Ten years to build a class of four ships.
That's 2084 to 2086.
That proposal would work if you had a decade (or more) to catch up with the outside world. You probably won't have that time; With NCR poised to rebel and FCNY likely drawing up plans to deal with Victorians on their own, you'd need to act fast to be relevant in post-Victorian America.
I think I can safely say that FCNY are not going to start a war with Victoria. Gear up defensively, yes. Expand into New Jersey/Delaware/Maryland/Pennsylvania yes. Start a war no. They're the diplo/espionage spec faction, not the military spec. They have entirely too much to lose should a dumb Frog-7 equivalent rocket or Scud gets through their air defenses and crash into Manhattan.
And California has Japan-occupied Cascadia to their north and Japan-occupied Hawaii in the Pacific to worry about, in addition to internal political issues and Russian fuckery from out of occupied Alaska.
They are not setting up an expedition to come to the East coast to kill the Vics, much as they might like to.
However, Blackwell would need to have these Harpoonskis. Even just big numbers are somewhat problematic from a logistical standpoint - and then you have the issue of crews to be trained and formations to be raised...
Hezbollah has antiship missiles, and 300km+ ballistic missiles, and they sure as heck did not build them in Lebanon.
And that's in spite of all the Israelis could do in the way of intercepting foreign arms shipments from Syria and Iran.
So do the Houthis, despite the efforts of Saudi Arabia and friends to maintain a blockade.
Do not overestimate the difficulty involved in acquiring a single weapon system.
In a decade, Victoria might indeed have enough metal for such high-end combatants to be essential. The question is "Why are you giving him a decade?". Two-three years should be enough to build up Chicago's forces; By then, Victoria would still be recovering from their civil war, and they would still lack too many officers and technicians lost in Detroit campaign and "internal debates".
Because we need to eat a sandwich of our own.
We need to give our economy time to grow big enough to support a proper expeditionary war.
We need to train those parts of our military not called the Big Red One up from Korean War standards.
We need to procure industrial equipment and set up domestic production lines.
We need to feed and improve the lives of our people, who want both a better life and to murdering Victoria in the face.
We need to establish public health systems against the next epidemic.
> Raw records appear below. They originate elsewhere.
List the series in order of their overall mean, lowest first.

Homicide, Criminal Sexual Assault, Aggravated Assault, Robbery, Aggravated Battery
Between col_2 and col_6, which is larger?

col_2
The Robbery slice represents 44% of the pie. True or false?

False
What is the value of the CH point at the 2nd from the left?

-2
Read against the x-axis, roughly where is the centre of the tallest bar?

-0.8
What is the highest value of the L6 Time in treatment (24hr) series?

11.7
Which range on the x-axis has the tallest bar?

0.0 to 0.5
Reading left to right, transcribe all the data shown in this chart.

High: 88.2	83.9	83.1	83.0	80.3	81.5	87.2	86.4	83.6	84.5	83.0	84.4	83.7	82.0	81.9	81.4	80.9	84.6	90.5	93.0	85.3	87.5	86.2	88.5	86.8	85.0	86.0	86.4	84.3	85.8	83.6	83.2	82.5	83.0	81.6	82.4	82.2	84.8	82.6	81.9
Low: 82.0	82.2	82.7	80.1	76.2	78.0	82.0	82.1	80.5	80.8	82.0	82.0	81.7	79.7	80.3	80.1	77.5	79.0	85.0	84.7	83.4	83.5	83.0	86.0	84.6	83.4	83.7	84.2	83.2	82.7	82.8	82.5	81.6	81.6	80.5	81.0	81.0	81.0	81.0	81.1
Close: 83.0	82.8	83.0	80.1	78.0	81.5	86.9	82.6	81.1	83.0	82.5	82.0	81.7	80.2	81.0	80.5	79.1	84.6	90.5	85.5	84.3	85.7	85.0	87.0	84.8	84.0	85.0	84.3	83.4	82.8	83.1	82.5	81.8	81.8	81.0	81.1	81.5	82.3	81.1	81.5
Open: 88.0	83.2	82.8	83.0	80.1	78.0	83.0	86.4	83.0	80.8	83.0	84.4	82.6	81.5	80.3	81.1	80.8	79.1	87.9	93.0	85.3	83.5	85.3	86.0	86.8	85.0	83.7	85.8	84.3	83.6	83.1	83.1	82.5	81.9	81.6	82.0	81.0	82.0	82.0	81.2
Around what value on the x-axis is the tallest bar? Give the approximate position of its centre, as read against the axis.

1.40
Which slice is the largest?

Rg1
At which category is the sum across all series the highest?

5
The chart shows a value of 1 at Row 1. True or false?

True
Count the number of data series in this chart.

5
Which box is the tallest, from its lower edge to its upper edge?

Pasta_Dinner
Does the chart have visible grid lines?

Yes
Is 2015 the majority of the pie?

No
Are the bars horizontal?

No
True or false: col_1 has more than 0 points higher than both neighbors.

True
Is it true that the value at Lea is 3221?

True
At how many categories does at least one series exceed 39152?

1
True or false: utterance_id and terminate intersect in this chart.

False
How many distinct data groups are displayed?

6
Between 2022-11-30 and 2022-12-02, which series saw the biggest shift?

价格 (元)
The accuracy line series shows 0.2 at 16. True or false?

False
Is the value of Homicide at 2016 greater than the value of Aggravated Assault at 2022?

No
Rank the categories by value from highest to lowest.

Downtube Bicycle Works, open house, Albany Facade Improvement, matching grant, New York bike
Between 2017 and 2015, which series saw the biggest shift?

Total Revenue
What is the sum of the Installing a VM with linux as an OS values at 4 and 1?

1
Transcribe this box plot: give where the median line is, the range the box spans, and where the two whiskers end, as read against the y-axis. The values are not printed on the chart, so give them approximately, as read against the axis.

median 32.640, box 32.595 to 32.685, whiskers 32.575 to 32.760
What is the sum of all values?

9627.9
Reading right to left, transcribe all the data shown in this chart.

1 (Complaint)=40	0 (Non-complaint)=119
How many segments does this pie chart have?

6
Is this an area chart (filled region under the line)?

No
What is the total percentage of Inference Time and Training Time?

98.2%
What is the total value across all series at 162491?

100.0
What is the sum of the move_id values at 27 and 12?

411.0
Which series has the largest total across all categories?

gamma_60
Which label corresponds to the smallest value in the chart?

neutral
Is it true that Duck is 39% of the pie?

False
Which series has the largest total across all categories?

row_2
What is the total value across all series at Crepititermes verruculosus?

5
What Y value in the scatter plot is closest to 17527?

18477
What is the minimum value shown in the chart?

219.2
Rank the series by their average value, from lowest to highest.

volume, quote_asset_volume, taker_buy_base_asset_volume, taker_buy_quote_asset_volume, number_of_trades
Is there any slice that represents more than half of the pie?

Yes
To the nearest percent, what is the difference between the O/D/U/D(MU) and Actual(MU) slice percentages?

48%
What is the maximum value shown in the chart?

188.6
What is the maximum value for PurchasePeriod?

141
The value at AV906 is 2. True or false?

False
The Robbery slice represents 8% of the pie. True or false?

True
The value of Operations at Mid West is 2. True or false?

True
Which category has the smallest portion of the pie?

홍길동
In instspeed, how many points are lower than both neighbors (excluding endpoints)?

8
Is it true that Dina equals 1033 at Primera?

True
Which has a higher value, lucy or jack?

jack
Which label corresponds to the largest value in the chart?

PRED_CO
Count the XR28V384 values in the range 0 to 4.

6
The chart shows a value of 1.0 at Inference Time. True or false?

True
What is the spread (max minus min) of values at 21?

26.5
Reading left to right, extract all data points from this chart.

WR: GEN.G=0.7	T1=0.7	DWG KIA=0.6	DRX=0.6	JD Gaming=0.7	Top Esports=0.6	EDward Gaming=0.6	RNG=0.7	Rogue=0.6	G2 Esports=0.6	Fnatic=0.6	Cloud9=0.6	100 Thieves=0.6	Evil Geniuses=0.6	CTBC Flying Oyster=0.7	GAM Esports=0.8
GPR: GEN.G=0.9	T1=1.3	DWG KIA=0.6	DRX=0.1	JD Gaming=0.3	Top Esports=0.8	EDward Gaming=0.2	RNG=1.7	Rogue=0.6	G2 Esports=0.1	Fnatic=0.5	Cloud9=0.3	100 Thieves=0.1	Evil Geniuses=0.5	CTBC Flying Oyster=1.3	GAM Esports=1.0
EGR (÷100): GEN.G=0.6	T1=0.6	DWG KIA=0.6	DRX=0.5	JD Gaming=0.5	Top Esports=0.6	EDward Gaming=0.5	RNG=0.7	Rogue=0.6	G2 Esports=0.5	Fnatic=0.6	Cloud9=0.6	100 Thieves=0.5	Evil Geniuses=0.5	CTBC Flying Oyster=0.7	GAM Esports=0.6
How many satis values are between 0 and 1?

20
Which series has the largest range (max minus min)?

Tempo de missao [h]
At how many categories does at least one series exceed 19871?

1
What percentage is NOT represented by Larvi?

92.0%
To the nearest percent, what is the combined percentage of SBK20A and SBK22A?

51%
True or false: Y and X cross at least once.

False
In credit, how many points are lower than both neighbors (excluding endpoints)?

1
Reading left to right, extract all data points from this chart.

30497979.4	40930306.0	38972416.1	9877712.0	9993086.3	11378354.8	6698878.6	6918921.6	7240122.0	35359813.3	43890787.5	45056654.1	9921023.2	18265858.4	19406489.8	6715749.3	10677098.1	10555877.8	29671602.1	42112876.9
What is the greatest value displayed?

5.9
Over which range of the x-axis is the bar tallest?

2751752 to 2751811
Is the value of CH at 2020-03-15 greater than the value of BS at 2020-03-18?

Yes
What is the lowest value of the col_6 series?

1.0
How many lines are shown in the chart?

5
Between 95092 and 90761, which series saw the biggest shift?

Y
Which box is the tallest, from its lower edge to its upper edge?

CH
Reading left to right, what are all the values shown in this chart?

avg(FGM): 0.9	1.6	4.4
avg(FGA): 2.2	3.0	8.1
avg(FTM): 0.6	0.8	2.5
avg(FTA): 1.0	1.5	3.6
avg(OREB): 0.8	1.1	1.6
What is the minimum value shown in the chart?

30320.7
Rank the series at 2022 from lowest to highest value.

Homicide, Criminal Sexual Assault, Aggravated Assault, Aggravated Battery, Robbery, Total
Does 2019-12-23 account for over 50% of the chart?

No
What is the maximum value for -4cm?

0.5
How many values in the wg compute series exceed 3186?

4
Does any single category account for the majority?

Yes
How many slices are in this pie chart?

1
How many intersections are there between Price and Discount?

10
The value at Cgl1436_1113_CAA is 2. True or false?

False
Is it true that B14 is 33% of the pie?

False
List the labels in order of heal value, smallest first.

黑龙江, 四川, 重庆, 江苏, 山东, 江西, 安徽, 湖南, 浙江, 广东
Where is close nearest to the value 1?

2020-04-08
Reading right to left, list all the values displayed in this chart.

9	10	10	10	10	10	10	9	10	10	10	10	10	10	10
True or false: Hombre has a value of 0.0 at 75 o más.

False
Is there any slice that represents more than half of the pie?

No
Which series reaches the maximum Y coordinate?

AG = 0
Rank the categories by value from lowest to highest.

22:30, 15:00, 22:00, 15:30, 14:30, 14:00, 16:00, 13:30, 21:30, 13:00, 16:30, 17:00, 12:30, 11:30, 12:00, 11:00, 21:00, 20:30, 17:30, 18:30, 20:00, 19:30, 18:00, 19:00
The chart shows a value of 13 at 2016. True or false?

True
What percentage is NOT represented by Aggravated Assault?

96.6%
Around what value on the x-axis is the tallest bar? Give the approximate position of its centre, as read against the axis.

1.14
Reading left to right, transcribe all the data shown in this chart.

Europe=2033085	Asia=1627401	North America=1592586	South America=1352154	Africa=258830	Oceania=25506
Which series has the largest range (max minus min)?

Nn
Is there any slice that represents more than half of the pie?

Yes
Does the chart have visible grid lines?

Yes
Settle domestic political issues, like immigration and refugees and the political status of petitioners to join the Accords. And establish diplomatic outreach abroad and to the rest of North America.
And grow the country by inducting more parts of America-That-Was into America-That-Is-Becoming.
Both for ideological reasons, and hardheaded growing our economic grunt reasons.
Now, some of the items on the wish list may be more avoidable than others. For instance, railguns are not essential to the ships' ability to function, and a more conventional chemical-propellant gun system will have the vast advantage that no matter what happens to our supply of overseas equipment, we can still make something to be fired out the gun. The railgun gets dropped, and the "procure expensive high-performance ammo for it" project is demoted to low priority.
Oddly enough?
Its probably going to be cheaper to acquire railgun ammo than powder gun shells.
At least, powder gun shells with antiship cruise missile capability.